In essence, the concept is to receive tax benefits upfront with a Traditional IRA and pay taxes on earnings later, whereas with a Roth IRA, you don’t receive immediate tax benefits, but your earnings are tax-free in the future. If you have a short investment horizon, taking advantage of the tax benefits with a Traditional IRA might be the better choice. However, for long-term investments, a Roth IRA, where you don’t pay taxes on earnings, is likely the superior option. If it were up to me, I would choose a Roth IRA without a doubt.
However, there is one issue.
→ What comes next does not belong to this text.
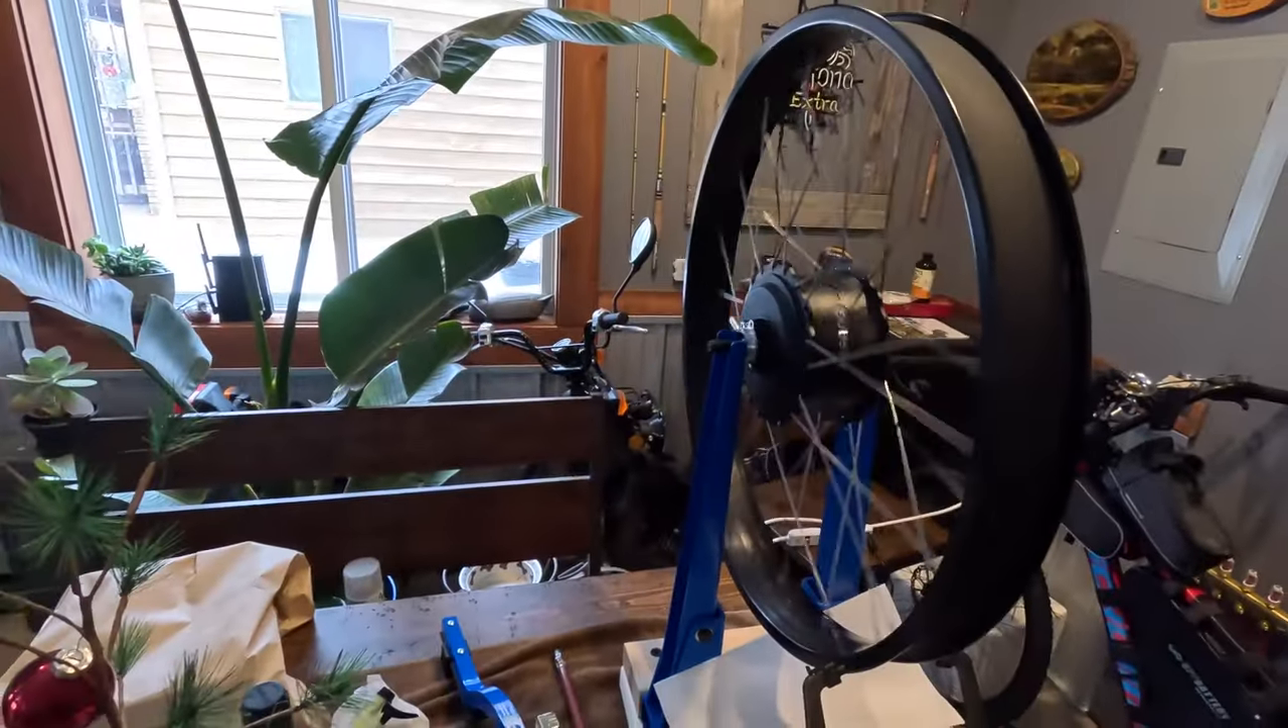Hubs laced into the rim.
There are income limitations for those eligible to operate a Roth IRA. Fortunately, there is a workaround called the Backdoor Roth IRA. This method involves contributing to a Traditional IRA, which has no income restrictions, and then immediately transferring the funds to a Roth IRA. There have been discussions in the United States about potentially making this method illegal, but as of now, it is a widely known and used strategy. In Korea, pension savings funds and IRPs are somewhat similar to Traditional IRAs. They offer some tax deductions upfront but tax the earnings later. However, in Korea, even earnings beyond a certain limit are subject to taxation, unlike in the United States where they are not. It would be nice if Korea followed the US model and didn’t tax the earnings beyond the tax deduction limit!